[WMCEE-l] What the meeting is good for?

Mykola Kozlenko mycola-k at ukr.net
Sun Nov 16 15:18:42 CET 2014

There are two main points that make CEE region very particular worldwide, namely: * one country = one language. This is the only region where one country speaks essentially one national language and where this language is essentially spoken in only one country (with probably some ethnic minorities on the other side of the border, as well as some minor languages like Kashubian, Crimean Tatar or Voro), being similar only with Scandinavian countries who already have their regional cooperation. * legal framework for not-for-profit organisations appeared only relatively recently, with growing organisations in most countries that are yet to achieve the high level of performance of Western European chapters. We do not have a long history of successful NGOs in the country, but in most cases we have a necessary legal framework for chapters. 
Both of these things make us have quite similar challenges - and at the same time make us work separately as one chapter is working most times on one language project. This is very different from Western European countries (where most languages are also spoken in other countries, like three German-speaking countries or French-, English- and Spanish- speaking former colonies), American countries (where Iberocoop works well due to common language) or Asian and African countries (where most countries have several local languages in addition to the language of the former metropoly). 

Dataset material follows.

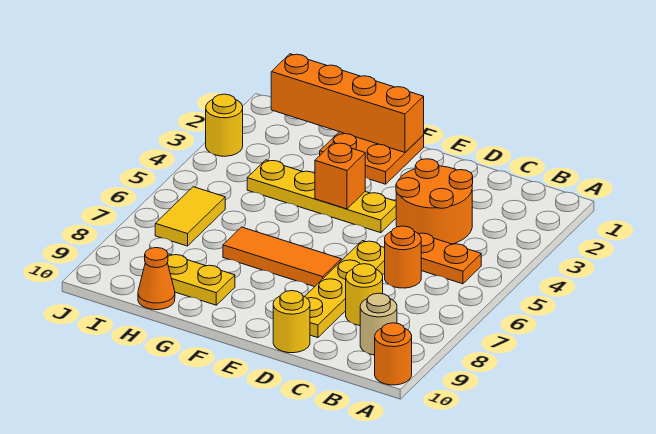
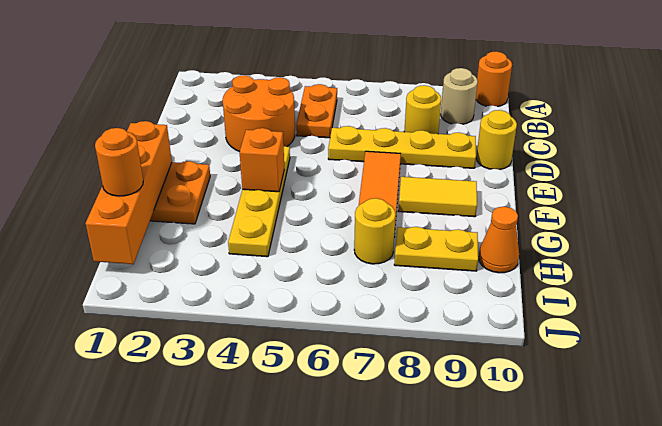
orange round brick C6 level 1 -> orange round brick H1 level 3
yellow plate G9:H9 level 1 -> yellow plate H8:H9 level 1
yellow tile I6:I7 level 1 -> yellow tile F8:F9 level 1
yellow round brick J3 level 1 -> yellow round brick H7 level 1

This means we are a group of over 20 countries responsible for over 20 language versions of Wikimedia projects, and we do have a possibility to develop common projects. This situation is truly particular in the world, and it would be disappointing not to use this particularity. 
At the same time, I do not agree that grouping projects on linguistic basis would work. I believe that education programme in Hungary has more chances to have similar challenges as the Slovakian one, instead of having similar challenges with a Finnish one. In the same way, in Ukraine we are likely to have similar challenges in recruiting volunteers as in Poland or Hungary, but different challenges from Belarus despite linguistic proximity. On the other hand, Caucasian countries have strictly nothing in common from linguistic point of view, and culturally it is easier to imagine cooperation between Armenia and Ukraine than between neigbouring Armenia and Azerbaijan. 

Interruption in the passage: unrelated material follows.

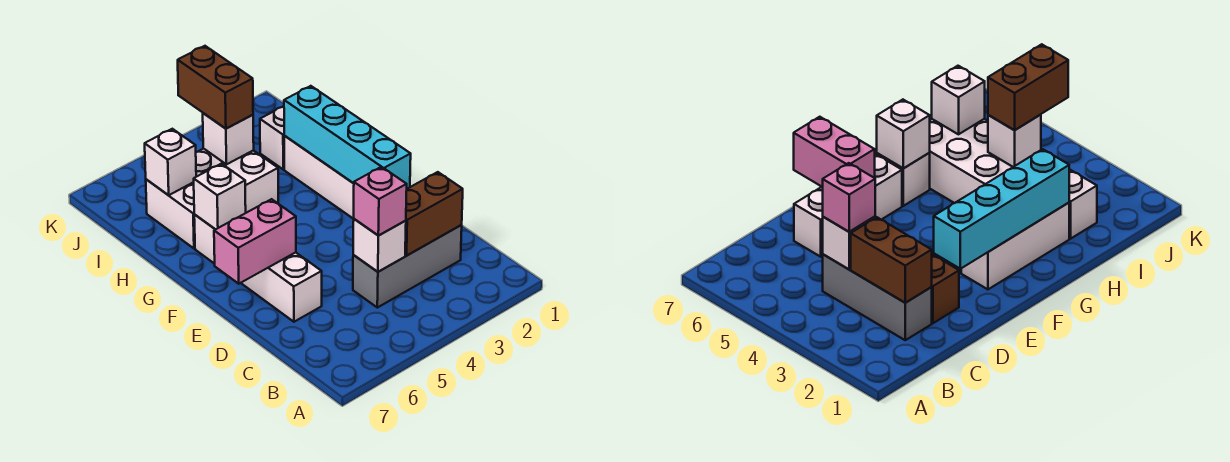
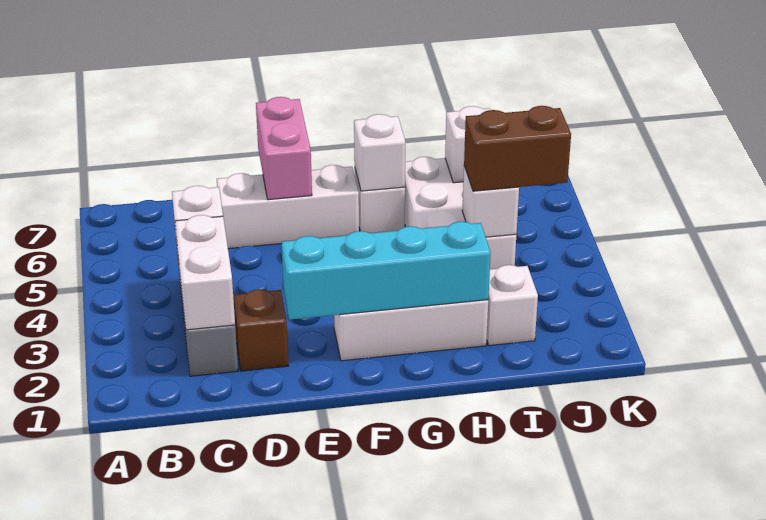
brown brick C2:C3 level 2 -> white brick C2:C3 level 2
pink brick C4 level 3 -> none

This list can be continued, but generally speaking CEE has more chances to succeed if we look wider than just into language issues, but try to work with common issues for the region. There are many projects that were successful in one country but are unknown abroad, thus it would be a good opportunity to change the situation and learn from each other. 

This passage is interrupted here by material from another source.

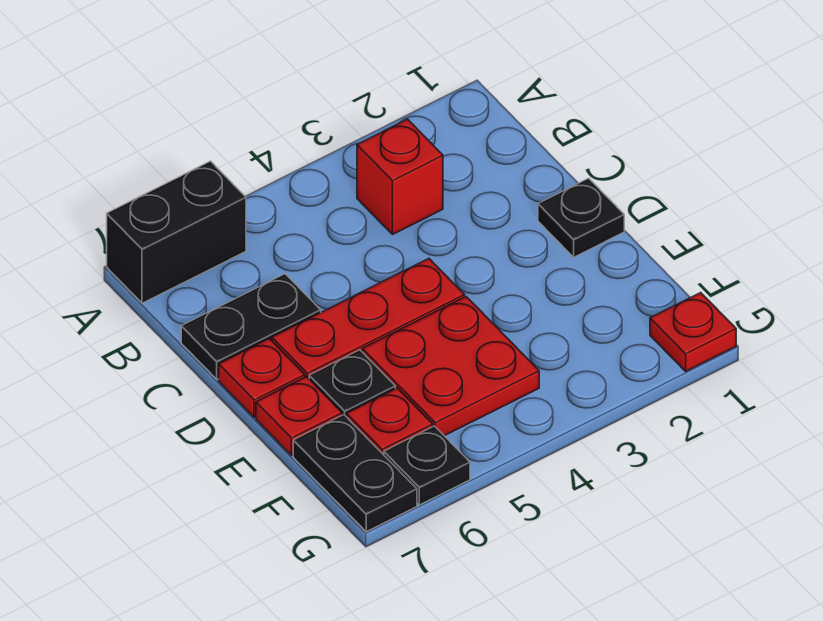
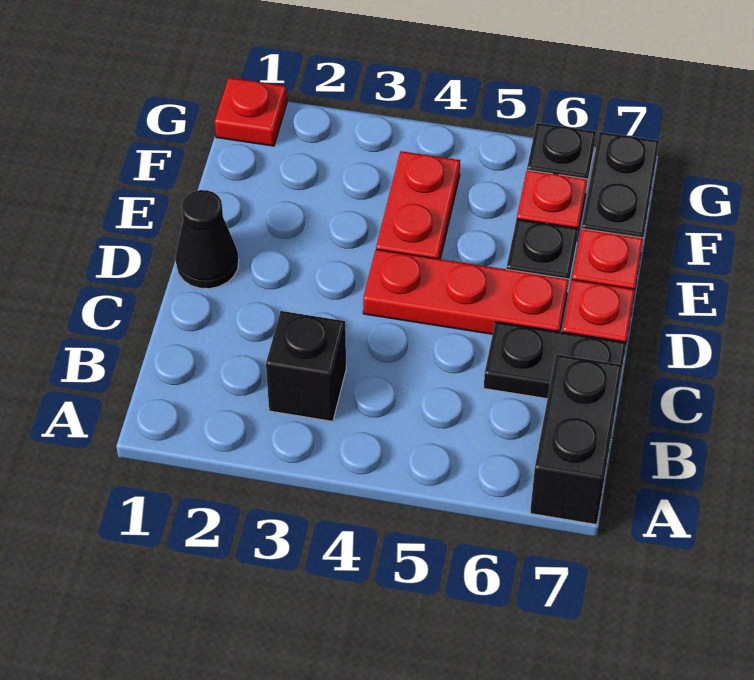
black brick A6:A7 level 1 -> black brick A7:B7 level 1
red brick B3 level 1 -> black brick B3 level 1
black plate D1 level 1 -> black cone D1 level 1
red plate E4:F5 level 1 -> red plate E4:F4 level 1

--- Оригінальне повідомлення --- 
Від кого: "Balázs Viczián" < balazs.viczian at wikimedia.hu > 
Дата: 16 листопада 2014, 09:43:47 

Laura, Iberocoop is a culturally homogeneous community with no language difficulties at all between its members. It can be best compared maybe to the UK's Commonwealth. Or imagine a cooperation between the UK-USA-SA-AUS-NZ-IRL-CAN and other closely related "English-first" countries. The CEE region in contrary can be divided into at least 4 (or more) distinct groups: 1) North Slavic (CZ-SK-POL), 
2) South Savic (CRO-SLO-RS-BIH-MAC-BUL) 
3) Russian-related (RUS-UKR-BLR-KAZ+wherever a sizable Russian minority lives,like the Baltic states plus maybe even as far countries as ISR and the USA) 
4) Baltics (EST-LAT-LV) 
5) Caucasus (ARM-GEO-AZE and Caucasaian Russia, -Iran, -Turkey) and others, like ROM-MOL, ALB-KOS or HUN with the sizable Hungarian minorities in the neighbouring countries, or GRE-CYP or Turkey(-North Cyprus-AZE) or others without a country (Sorbians, Rusyns, Sami, etc) and the many-many more I missed listing here (one example: the Finno-Ugric cooperation of FIN-HUN-EST+many ethnic groups without a country) The only "real" similarity is the Soviet/Communist history (but not for all) what actually almost everybody who had wants to get rid of (and what made most of those CEE countries look similar on the surface) and of course the geo-location. I understand that from the UK these countries might look very similar but beleive me, they are not. Apart from being roughly at the same part of the map if you zoom out enough (Budapest and Astana are 4500 kms away from each other...exact same distance as Lisbon-Moscow) And I have not even mentioned the history yet what gives a CZ-SK cooperation far better chances of success than for example a CRO-RS one (not to say examples like AZE-ARM...) Chapters would probably cooperate better than the general population though, however ignoring all mentioned above could lead to painful fails. Me being from Hungary have not much in common with lets say the Kazakhs due to the physical, linguistic and cultural distances we have between us. It is _absolutely not_ a bad thing just a simple fact. We are too different and too far away from each other (in all means) to find easy ways to cooperate (if we will ever try to...) Probably instead of pushing a single "CEE-coop" it would be better to let those "natural groups" be created. (Note, many countries would belong to more than one group but on different levels and depths what cold help create more focused cooperations). Balázs 2014.11.15. 8:55, "Laura Hale" < laura at fanhistory.com > ezt írta: 
To accomplish goals, to be better integrated into the wider community, to help build the global Wikimedia brand for your own benefit, to get better access to grants, to find other partners in chapters to do projects with, to teach others what you have learned to be successful, to learn from others what they have done to be successful, to alert others to important copyright issues facing your local community, to better lobby on reforms related to open access to information, etc.   
Improving visibility in a positive way is about improving collaboration.  Collaboration is at the heart of all Wikimedia projects, and what makes it successful.  Often, you need face to face to do that. 
At the end of the day, you can argue go it alone all you want.  What success has this strategy of going alone brought you?  Why is eschewing collaboration in this case the better option?  Why is not working with others a better road to success for your chapter or your Wikimedia project? 
Sincerely, Laura Hale 

On Saturday, November 15, 2014, Juan de Vojníkov < juandevojnikov at gmail.com > wrote: 
And why we have to improve the visibility of wmcee comunity?